PROBLEM REQUIREMENTS:
Answer these from the Michigan International Speedway notes below:
1. How many poles does Brian Vickers have?
2. How many degrees of banking do the turns have?
3. Which driver tops the Michigan driver ratings, and with what rating?

GIVEN PASSAGE:

= = = =

Brian Vickers (No. 55 Aaron’s Dream Machine Toyota)
· One win, two top fives, eight top 10s; three poles
· Average finish of 14.9
· Driver Rating of 91.5, eighth-best
· Average Green Flag Speed of 176.779 mph, 12th-fastest


Michigan International Speedway Track Data
Race 15 of 36
Track Size: 2 Miles
Banking: 18 degrees in turns, 5 degrees in frontstretch, 2 degrees in backstretch
Frontstretch Length: 3,600 feet
Backstretch Length: 2,242 feet
Race Length: 200 laps/400 miles

Top 10 Driver Ratings at Michigan
Greg Biffle – 110.0
Matt Kenseth – 105.6
Carl Edwards – 104.7
Jimmie Johnson – 101.4
Dale Earnhardt Jr. – 97.0
Tony Stewart – 95.9
Kyle Busch – 92.0
Brian Vickers – 91.5
Jeff Gordon – 89.8
Denny Hamlin – 89.7
(Ratings compiled from 2005-2013 races among active drivers at MIS)

= = = =

MATERIAL SHOWN:

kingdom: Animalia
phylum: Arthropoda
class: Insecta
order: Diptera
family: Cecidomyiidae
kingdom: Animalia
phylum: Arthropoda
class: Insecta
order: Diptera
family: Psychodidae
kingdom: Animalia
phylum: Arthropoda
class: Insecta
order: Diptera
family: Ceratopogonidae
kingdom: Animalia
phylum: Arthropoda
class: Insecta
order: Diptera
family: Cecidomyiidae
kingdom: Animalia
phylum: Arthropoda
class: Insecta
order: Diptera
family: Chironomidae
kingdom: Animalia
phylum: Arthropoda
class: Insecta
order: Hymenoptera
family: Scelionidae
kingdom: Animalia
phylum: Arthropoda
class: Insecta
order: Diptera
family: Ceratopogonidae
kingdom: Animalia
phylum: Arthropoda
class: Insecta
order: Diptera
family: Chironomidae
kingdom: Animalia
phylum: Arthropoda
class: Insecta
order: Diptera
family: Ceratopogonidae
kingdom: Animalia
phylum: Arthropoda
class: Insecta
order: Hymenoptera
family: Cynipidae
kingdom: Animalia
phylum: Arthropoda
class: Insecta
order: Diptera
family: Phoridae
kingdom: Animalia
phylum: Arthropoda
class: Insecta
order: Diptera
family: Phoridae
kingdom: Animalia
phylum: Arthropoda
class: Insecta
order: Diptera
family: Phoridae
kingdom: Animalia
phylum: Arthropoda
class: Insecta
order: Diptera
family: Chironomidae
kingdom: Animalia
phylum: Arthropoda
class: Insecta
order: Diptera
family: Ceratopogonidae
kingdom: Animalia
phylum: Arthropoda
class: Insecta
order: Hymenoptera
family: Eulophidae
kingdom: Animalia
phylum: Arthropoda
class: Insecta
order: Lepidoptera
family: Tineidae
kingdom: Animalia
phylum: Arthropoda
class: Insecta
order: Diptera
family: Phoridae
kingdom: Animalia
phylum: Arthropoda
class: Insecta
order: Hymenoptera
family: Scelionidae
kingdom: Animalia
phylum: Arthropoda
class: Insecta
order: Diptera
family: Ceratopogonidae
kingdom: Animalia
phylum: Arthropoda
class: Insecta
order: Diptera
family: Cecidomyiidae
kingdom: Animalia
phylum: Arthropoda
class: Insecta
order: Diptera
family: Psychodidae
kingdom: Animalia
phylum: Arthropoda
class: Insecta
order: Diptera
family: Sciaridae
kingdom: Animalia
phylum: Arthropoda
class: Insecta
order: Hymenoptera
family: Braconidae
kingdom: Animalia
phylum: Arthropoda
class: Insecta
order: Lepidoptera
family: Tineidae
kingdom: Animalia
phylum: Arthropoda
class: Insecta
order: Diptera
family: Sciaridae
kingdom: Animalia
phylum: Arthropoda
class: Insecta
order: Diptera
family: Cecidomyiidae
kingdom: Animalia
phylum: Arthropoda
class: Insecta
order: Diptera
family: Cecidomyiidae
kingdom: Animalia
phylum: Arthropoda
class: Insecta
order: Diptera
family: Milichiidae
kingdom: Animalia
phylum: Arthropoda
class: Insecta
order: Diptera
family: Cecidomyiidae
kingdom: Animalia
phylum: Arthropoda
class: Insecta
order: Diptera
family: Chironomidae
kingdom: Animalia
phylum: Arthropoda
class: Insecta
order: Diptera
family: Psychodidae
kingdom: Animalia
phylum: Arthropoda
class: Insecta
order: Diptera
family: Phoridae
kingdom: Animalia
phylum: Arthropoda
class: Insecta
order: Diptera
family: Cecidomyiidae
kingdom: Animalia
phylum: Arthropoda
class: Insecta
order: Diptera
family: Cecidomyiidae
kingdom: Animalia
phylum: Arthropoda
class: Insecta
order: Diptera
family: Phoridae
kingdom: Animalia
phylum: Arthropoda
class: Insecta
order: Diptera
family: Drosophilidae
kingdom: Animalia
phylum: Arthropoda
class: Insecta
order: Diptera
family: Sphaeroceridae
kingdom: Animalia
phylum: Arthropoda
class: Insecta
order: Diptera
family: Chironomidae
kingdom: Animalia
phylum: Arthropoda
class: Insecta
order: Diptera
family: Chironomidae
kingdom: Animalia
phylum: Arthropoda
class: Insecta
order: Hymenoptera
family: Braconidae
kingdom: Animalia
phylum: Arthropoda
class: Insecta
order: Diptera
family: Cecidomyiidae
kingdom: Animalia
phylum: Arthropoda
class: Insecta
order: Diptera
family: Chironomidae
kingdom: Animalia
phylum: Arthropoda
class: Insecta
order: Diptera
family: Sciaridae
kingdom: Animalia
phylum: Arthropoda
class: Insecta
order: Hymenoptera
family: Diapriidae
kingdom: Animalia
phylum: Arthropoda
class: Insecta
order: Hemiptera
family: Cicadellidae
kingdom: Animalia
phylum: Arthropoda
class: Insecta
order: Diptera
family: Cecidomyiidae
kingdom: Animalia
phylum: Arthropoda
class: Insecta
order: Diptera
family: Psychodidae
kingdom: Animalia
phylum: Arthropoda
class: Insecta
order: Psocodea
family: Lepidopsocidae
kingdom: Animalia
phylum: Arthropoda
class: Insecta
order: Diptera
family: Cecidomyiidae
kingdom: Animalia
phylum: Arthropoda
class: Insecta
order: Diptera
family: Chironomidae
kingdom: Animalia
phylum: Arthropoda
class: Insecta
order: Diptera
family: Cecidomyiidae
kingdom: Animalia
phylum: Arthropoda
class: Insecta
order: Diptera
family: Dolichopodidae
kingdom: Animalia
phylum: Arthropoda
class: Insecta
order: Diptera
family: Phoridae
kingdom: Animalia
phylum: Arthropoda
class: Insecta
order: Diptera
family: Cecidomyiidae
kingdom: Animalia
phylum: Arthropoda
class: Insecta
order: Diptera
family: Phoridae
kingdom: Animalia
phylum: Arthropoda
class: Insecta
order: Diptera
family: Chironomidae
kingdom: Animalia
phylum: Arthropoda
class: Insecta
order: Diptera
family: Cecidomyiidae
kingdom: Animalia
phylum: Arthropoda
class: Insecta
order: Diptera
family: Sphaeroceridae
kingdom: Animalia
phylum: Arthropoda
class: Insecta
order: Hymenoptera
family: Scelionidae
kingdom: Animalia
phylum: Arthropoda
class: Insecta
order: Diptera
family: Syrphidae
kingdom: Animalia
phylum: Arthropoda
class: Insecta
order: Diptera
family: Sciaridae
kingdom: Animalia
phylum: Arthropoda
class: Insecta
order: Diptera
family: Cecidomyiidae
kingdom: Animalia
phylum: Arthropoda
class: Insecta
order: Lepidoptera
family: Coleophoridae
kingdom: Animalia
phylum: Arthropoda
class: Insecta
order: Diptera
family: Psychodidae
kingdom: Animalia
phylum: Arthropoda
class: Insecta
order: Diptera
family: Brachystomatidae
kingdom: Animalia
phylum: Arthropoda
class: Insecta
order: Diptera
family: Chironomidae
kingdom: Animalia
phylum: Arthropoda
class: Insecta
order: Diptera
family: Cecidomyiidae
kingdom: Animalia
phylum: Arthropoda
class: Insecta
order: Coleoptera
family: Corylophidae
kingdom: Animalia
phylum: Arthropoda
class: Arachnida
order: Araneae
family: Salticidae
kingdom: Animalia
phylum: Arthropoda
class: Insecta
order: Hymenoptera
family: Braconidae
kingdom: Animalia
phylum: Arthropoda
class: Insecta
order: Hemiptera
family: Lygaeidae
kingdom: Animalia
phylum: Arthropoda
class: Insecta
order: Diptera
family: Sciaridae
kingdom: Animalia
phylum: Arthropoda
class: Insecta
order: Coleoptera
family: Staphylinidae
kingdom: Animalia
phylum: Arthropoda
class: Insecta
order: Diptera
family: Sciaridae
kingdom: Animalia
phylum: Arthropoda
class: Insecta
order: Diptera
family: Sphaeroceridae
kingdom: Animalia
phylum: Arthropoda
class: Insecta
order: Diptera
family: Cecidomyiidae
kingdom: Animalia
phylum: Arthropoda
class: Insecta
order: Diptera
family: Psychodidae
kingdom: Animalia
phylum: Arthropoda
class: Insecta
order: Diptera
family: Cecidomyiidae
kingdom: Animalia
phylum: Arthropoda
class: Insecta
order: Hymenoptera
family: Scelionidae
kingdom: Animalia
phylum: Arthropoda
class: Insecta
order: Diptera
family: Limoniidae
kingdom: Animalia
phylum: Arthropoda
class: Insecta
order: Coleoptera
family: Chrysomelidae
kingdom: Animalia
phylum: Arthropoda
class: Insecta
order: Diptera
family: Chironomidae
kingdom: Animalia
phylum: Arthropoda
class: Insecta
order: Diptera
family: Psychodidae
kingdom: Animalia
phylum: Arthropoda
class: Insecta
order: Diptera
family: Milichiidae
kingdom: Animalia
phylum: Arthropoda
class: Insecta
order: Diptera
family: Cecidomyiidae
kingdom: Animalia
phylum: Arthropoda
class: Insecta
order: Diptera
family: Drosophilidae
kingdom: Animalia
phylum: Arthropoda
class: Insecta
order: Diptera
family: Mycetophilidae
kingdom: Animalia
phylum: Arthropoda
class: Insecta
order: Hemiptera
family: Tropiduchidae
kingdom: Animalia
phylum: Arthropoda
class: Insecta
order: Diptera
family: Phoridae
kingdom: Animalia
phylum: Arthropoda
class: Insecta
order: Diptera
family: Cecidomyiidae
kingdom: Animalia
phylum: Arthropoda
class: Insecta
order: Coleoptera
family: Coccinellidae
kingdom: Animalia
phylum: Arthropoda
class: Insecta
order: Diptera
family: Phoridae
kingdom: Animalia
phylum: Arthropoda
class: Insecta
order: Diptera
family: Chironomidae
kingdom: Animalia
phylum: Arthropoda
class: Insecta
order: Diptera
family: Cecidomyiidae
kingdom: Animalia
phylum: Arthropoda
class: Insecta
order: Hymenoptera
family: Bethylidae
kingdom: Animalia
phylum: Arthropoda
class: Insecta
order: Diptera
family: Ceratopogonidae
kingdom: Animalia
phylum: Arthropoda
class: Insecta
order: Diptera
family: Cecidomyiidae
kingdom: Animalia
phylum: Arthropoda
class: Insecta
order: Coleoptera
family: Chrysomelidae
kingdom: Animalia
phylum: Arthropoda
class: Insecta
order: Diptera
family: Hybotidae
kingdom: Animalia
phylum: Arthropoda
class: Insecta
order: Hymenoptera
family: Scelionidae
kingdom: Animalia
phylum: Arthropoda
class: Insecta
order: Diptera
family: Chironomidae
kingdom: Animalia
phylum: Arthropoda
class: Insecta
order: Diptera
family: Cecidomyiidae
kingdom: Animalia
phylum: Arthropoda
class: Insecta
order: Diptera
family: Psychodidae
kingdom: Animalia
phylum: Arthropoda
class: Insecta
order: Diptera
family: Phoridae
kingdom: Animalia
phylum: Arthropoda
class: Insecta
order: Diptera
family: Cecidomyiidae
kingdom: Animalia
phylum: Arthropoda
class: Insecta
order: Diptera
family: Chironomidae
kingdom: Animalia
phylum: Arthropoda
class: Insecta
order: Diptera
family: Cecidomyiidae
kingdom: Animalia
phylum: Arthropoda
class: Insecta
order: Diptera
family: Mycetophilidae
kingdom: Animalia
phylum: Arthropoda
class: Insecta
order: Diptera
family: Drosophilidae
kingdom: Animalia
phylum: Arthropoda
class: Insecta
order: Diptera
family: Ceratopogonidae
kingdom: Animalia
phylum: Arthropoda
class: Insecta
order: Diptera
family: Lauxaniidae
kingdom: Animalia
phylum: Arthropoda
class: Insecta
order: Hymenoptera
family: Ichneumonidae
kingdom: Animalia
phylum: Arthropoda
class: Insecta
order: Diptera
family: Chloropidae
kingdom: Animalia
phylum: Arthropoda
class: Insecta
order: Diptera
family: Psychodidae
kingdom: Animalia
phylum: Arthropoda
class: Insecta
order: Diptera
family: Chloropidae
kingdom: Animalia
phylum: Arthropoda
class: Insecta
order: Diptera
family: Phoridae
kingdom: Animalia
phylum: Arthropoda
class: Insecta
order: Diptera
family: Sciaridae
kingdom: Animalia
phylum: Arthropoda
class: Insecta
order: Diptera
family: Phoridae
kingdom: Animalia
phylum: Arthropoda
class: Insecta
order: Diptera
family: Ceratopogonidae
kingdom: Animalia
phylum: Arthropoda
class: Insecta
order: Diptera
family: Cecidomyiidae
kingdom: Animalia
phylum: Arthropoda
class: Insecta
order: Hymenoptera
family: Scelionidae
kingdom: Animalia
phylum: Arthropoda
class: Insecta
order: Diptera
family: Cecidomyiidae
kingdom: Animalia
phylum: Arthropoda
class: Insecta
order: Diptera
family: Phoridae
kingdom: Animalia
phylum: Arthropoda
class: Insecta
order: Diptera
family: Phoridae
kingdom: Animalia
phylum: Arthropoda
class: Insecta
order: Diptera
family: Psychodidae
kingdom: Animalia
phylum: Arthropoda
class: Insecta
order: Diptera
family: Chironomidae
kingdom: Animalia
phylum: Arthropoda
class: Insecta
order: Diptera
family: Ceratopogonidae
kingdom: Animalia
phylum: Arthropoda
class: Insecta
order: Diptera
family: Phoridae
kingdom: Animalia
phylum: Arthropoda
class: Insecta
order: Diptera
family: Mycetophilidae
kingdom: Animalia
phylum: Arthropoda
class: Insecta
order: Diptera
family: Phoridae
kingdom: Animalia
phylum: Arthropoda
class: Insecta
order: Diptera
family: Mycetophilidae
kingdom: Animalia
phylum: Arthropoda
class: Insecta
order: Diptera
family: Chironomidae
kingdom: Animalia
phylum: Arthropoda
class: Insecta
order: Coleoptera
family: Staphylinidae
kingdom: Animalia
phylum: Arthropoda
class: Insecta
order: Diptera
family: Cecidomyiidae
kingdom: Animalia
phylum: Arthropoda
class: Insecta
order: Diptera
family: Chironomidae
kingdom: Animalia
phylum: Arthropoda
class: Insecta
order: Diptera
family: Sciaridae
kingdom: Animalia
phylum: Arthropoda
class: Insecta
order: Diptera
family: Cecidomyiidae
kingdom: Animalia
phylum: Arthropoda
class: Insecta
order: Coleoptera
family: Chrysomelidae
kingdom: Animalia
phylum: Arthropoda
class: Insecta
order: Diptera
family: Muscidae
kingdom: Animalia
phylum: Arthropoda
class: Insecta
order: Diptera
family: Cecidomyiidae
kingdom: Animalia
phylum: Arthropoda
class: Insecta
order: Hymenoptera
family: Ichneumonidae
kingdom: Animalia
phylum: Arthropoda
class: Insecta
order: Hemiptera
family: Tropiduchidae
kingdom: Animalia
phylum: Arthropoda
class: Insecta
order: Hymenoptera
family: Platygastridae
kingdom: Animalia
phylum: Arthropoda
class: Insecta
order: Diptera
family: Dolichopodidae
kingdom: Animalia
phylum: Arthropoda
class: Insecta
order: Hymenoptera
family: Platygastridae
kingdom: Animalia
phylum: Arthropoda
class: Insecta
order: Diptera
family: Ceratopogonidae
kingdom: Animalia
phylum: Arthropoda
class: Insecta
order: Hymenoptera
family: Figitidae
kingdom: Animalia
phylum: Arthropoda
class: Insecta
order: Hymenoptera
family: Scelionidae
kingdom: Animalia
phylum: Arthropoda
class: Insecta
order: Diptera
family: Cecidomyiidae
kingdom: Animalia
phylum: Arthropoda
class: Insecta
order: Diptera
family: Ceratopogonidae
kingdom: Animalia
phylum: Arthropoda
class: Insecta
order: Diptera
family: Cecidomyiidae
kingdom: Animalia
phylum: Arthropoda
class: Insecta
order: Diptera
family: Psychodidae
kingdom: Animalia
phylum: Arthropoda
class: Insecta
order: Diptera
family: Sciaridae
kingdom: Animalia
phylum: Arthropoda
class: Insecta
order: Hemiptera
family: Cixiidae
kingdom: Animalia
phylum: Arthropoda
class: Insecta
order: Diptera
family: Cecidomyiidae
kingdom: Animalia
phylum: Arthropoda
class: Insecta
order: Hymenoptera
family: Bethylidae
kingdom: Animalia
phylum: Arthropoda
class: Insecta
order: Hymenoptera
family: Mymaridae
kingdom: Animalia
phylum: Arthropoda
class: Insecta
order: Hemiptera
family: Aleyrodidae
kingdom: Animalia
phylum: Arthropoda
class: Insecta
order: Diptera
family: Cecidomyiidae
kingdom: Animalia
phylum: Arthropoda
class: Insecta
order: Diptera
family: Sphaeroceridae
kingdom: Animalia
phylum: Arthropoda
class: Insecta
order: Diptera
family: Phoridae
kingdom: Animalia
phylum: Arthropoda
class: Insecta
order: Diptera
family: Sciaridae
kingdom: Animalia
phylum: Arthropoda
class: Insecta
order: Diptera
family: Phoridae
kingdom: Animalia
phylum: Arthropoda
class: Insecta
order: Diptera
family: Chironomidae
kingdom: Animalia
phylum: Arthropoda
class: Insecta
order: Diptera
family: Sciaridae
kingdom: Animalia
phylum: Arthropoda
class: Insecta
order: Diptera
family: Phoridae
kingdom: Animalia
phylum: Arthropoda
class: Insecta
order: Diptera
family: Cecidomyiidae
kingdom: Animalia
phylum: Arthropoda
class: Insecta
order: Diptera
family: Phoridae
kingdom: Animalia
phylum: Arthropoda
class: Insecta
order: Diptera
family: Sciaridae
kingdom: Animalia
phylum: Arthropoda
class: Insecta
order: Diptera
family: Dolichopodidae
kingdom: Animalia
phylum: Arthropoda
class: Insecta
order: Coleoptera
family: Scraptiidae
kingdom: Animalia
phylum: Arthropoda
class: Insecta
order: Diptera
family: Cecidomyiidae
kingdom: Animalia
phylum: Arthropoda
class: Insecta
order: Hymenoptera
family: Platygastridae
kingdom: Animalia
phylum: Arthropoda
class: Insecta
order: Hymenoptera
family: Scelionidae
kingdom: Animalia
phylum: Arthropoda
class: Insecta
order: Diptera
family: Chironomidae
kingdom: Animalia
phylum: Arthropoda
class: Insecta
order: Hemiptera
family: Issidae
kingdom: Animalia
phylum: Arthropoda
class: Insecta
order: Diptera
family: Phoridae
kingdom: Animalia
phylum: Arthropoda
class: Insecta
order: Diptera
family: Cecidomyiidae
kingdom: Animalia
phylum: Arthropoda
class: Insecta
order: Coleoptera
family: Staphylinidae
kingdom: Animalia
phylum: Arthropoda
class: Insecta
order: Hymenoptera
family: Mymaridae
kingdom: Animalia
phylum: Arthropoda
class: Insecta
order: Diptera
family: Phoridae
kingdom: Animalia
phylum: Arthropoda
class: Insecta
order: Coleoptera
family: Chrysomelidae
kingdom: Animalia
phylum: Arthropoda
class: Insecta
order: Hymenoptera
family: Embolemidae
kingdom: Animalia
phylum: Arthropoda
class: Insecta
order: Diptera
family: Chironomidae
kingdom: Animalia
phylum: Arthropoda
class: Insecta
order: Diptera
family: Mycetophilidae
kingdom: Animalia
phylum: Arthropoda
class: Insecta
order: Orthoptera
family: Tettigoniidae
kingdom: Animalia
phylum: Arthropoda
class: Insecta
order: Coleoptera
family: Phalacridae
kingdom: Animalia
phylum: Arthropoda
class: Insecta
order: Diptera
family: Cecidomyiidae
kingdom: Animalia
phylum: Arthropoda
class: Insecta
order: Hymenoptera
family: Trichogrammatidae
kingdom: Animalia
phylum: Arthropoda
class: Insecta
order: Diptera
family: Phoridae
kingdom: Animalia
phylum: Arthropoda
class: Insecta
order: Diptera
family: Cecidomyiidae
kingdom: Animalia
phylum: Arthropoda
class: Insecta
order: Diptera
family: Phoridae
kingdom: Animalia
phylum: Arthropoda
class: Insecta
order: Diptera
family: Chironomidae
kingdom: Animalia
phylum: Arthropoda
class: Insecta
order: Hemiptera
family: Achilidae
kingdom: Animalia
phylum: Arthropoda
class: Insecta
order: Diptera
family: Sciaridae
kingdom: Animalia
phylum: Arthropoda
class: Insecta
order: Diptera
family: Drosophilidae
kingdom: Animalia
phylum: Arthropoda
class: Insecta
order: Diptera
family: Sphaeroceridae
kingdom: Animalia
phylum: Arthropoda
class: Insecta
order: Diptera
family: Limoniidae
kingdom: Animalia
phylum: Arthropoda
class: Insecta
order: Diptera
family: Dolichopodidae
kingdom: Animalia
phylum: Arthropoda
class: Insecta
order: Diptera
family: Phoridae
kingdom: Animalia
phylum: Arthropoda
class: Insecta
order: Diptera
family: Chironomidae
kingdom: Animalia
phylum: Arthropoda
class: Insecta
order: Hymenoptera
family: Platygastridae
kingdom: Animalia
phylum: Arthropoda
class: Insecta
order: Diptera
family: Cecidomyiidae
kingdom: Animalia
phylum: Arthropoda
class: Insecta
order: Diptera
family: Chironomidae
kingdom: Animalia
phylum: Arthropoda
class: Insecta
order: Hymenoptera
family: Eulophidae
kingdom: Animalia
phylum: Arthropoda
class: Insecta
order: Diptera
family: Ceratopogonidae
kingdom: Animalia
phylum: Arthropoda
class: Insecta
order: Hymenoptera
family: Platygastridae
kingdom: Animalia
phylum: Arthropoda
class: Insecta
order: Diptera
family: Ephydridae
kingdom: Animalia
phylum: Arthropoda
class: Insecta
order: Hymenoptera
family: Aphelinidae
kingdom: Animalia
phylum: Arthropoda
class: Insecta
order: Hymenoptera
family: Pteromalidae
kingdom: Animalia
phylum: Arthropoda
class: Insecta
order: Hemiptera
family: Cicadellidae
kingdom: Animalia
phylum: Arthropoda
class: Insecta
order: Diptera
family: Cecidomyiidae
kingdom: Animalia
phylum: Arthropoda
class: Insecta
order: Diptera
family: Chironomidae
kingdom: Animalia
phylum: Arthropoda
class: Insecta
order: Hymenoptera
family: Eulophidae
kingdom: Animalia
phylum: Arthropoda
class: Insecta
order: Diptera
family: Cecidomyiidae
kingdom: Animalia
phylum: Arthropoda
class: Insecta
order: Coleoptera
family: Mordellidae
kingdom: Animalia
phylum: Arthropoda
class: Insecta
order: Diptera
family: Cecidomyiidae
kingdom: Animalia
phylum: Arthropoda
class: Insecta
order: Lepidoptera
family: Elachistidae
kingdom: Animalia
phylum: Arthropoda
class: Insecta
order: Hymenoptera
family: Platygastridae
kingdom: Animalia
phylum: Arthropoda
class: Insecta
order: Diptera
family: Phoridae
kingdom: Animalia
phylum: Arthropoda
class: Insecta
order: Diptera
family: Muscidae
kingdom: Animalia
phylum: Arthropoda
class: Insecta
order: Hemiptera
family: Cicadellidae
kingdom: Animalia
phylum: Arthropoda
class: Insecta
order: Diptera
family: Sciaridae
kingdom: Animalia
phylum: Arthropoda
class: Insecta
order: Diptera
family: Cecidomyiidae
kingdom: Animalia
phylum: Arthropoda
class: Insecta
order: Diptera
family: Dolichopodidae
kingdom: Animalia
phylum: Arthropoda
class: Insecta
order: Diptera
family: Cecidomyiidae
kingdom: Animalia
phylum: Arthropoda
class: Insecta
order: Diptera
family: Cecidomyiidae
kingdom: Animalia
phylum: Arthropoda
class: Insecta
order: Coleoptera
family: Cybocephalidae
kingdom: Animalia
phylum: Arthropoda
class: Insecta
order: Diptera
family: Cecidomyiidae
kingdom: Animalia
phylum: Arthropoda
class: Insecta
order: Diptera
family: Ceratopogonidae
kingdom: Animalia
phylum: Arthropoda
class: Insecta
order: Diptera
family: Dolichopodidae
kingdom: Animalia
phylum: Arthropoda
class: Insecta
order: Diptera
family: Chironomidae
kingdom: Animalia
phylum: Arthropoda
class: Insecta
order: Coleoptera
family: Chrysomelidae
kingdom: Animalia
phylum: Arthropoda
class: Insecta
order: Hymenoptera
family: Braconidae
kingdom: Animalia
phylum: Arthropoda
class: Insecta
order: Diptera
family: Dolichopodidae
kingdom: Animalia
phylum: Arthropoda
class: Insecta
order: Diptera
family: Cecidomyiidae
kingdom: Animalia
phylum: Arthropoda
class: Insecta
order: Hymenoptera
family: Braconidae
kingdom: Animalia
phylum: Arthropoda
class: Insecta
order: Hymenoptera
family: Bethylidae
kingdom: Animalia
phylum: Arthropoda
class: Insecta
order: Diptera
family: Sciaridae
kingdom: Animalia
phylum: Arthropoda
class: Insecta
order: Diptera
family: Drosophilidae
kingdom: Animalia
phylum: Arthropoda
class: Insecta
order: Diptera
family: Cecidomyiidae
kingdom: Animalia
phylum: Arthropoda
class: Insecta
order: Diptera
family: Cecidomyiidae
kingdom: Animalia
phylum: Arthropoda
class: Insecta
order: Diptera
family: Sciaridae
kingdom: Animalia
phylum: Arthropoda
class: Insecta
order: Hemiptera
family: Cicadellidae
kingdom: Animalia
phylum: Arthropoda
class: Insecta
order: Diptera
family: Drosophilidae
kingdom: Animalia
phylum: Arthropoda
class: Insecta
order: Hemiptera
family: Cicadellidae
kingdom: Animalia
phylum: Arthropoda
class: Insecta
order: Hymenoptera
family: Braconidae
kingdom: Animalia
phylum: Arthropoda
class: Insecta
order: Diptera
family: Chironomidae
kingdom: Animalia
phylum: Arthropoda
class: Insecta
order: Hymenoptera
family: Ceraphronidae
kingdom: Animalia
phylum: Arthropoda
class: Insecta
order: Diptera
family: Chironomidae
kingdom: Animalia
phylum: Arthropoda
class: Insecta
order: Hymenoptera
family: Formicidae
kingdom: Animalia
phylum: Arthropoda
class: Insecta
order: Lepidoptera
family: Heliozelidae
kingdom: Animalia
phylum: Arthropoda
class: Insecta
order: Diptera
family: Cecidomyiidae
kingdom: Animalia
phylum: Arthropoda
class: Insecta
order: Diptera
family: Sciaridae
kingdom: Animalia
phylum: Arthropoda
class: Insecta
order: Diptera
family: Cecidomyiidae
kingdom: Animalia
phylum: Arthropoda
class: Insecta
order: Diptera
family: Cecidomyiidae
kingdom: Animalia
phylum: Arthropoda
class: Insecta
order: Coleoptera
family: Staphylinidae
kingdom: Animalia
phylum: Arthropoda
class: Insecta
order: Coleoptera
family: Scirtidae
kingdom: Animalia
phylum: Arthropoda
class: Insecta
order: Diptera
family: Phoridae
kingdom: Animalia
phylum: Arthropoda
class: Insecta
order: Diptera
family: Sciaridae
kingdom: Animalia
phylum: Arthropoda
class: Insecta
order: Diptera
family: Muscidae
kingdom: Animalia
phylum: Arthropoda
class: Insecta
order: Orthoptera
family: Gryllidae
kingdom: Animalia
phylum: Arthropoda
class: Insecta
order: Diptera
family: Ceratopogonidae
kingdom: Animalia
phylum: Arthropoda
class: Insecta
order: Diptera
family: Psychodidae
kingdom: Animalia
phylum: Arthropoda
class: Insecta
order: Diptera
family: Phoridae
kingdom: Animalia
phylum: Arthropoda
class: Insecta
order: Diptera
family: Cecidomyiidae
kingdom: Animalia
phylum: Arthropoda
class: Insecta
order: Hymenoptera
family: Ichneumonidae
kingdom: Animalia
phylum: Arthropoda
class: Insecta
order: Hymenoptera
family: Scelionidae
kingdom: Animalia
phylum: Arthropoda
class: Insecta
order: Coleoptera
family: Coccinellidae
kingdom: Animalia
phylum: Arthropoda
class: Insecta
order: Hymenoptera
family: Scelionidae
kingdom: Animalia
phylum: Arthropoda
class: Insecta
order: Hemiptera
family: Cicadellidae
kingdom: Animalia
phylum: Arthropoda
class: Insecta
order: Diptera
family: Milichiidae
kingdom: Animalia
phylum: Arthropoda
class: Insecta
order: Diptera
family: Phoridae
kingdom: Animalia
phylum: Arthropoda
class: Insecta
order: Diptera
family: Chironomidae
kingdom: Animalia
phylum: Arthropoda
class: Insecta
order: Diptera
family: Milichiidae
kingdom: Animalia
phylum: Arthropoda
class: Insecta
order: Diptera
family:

= = = =

SOLUTION TO THIS EXERCISE:
1. Three
2. 18 degrees
3. Greg Biffle, with 110.0